[WORK ITEM] Could you give the entries again, exactly as written?

[MATERIALS PROVIDED]

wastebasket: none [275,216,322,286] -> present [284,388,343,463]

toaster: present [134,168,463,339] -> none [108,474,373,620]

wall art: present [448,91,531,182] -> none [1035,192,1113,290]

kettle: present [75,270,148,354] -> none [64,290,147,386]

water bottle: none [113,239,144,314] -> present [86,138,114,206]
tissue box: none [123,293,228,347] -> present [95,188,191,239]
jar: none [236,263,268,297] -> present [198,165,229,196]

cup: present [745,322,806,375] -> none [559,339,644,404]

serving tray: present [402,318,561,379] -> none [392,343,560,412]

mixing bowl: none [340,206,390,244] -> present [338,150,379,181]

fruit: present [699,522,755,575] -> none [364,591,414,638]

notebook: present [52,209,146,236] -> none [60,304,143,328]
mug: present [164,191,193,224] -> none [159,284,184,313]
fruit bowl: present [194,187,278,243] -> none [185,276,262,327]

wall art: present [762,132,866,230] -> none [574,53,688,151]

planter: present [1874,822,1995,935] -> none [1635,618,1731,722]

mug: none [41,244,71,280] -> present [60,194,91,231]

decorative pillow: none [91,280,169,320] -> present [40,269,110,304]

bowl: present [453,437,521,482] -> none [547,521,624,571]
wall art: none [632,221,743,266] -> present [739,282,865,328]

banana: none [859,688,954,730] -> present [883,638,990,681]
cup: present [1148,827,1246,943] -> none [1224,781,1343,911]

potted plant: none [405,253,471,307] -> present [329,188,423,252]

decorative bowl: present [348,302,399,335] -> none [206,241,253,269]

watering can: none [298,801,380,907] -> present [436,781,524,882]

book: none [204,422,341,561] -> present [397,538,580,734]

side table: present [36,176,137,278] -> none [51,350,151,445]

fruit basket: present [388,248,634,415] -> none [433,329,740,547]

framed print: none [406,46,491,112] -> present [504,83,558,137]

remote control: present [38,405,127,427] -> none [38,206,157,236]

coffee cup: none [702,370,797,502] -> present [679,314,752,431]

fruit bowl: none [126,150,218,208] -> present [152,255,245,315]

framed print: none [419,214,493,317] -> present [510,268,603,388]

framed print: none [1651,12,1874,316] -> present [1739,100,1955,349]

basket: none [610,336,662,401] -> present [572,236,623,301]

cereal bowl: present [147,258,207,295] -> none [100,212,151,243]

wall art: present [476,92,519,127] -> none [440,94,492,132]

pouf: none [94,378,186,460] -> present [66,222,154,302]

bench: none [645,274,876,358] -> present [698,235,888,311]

[WRITTEN SOLUTION]
wastebasket: none [275,216,322,286] -> present [284,388,343,463]

toaster: present [134,168,463,339] -> none [108,474,373,620]

wall art: present [448,91,531,182] -> none [1035,192,1113,290]

kettle: present [75,270,148,354] -> none [64,290,147,386]

water bottle: none [113,239,144,314] -> present [86,138,114,206]
tissue box: none [123,293,228,347] -> present [95,188,191,239]
jar: none [236,263,268,297] -> present [198,165,229,196]

cup: present [745,322,806,375] -> none [559,339,644,404]

serving tray: present [402,318,561,379] -> none [392,343,560,412]

mixing bowl: none [340,206,390,244] -> present [338,150,379,181]

fruit: present [699,522,755,575] -> none [364,591,414,638]

notebook: present [52,209,146,236] -> none [60,304,143,328]
mug: present [164,191,193,224] -> none [159,284,184,313]
fruit bowl: present [194,187,278,243] -> none [185,276,262,327]

wall art: present [762,132,866,230] -> none [574,53,688,151]

planter: present [1874,822,1995,935] -> none [1635,618,1731,722]

mug: none [41,244,71,280] -> present [60,194,91,231]

decorative pillow: none [91,280,169,320] -> present [40,269,110,304]

bowl: present [453,437,521,482] -> none [547,521,624,571]
wall art: none [632,221,743,266] -> present [739,282,865,328]

banana: none [859,688,954,730] -> present [883,638,990,681]
cup: present [1148,827,1246,943] -> none [1224,781,1343,911]

potted plant: none [405,253,471,307] -> present [329,188,423,252]

decorative bowl: present [348,302,399,335] -> none [206,241,253,269]

watering can: none [298,801,380,907] -> present [436,781,524,882]

book: none [204,422,341,561] -> present [397,538,580,734]

side table: present [36,176,137,278] -> none [51,350,151,445]

fruit basket: present [388,248,634,415] -> none [433,329,740,547]

framed print: none [406,46,491,112] -> present [504,83,558,137]

remote control: present [38,405,127,427] -> none [38,206,157,236]

coffee cup: none [702,370,797,502] -> present [679,314,752,431]

fruit bowl: none [126,150,218,208] -> present [152,255,245,315]

framed print: none [419,214,493,317] -> present [510,268,603,388]

framed print: none [1651,12,1874,316] -> present [1739,100,1955,349]

basket: none [610,336,662,401] -> present [572,236,623,301]

cereal bowl: present [147,258,207,295] -> none [100,212,151,243]

wall art: present [476,92,519,127] -> none [440,94,492,132]

pouf: none [94,378,186,460] -> present [66,222,154,302]

bench: none [645,274,876,358] -> present [698,235,888,311]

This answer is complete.